15. Braunauer Zeitgeschichte-Tage "Unfreiwilliger Held"
Johann Philipp Palm: Biographie und Rezeption 1806-2006
Braunau am Inn, Kultur im Gugg 22.- 24. September 2006

Wiener Zeitung , 25. August 2006

Braunau: Angst vor dem rechten Eck

Burschenschafter feiern "Wurzel des Freiheitsgedankens".

Braunau . (hm) Der 200. Todestag eines Nürnberger Buchhändlers sorgt in der oberösterreichischen Grenzstadt Braunau für Aufregung. Sowohl der Braunauer Verein für Zeitgeschichte, als auch FPÖ-nahe Burschenschafter und die Kommunistische Jugend planen Veranstaltungen. Es geht um Johann Phillip Palm, der in einer Schmähschrift gegen Napoleon und seine Eroberungszüge wetterte und am 26. August 1806 in Braunau hingerichtet wurde.

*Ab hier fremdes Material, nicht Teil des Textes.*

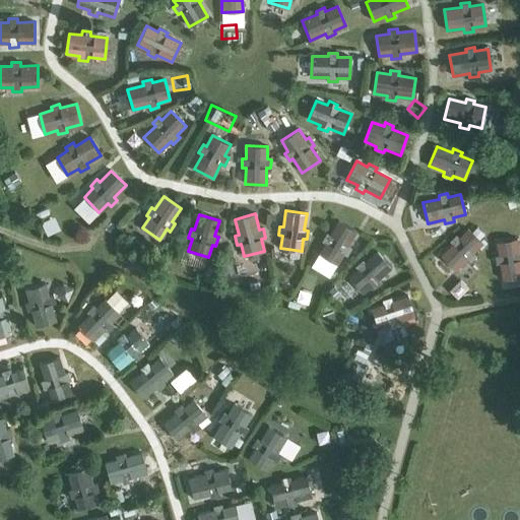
[(348,246),(356,232),(338,220),(330,235),(326,233),(322,241),(325,243),(319,254),(337,264),(343,253),(346,255),(351,248),(348,246)]
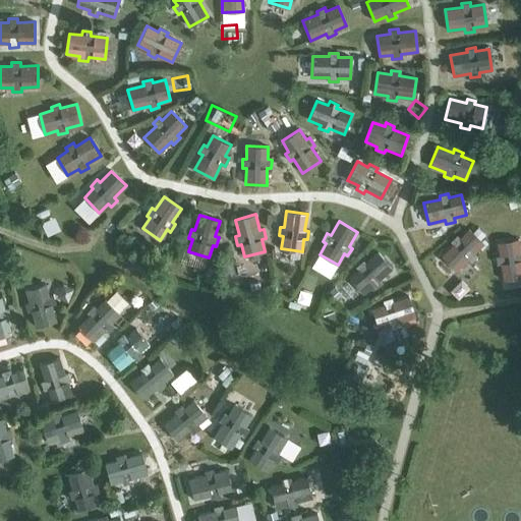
[(459,238),(457,235),(450,241),(453,244),(441,255),(456,271),(468,259),(471,262),(477,255),(474,252),(483,244),(468,229),(459,238)]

Lutz Weinzinger, FPÖ-Landesobmann und Hauptorganisator bei den lokalen Burschenschaftern, sieht in Palm die Wurzel des Freiheitsgedankens. Er habe mit seinem Wirken die Entstehung der Ur-Burschenschaften durch den studentischen Beitrag während der Kämpfe gegen Napoleons Truppen gefördert.

Andreas Maislinger vom Verein für Zeitgeschichte kann das wiederum nicht nachvollziehen. Dass auch die Burschenschafter gerade Braunau für ihre Feiern gewählt haben, stößt ihm sauer auf: "Braunau ist nicht irgendein Ort, das müsste auch die FPÖ wissen", stellt Maislinger den Aspekt der Geburtsstadt von Adolf Hitler in den Vordergrund.

Die Stadt Braunau selbst, die die Veranstaltung des Zeitgeschichtevereins mitorganisiert, will laut Bürgermeister Gerhard Skiba jedenfalls nichts mit der Burschenschafter-Veranstaltung zu tun haben.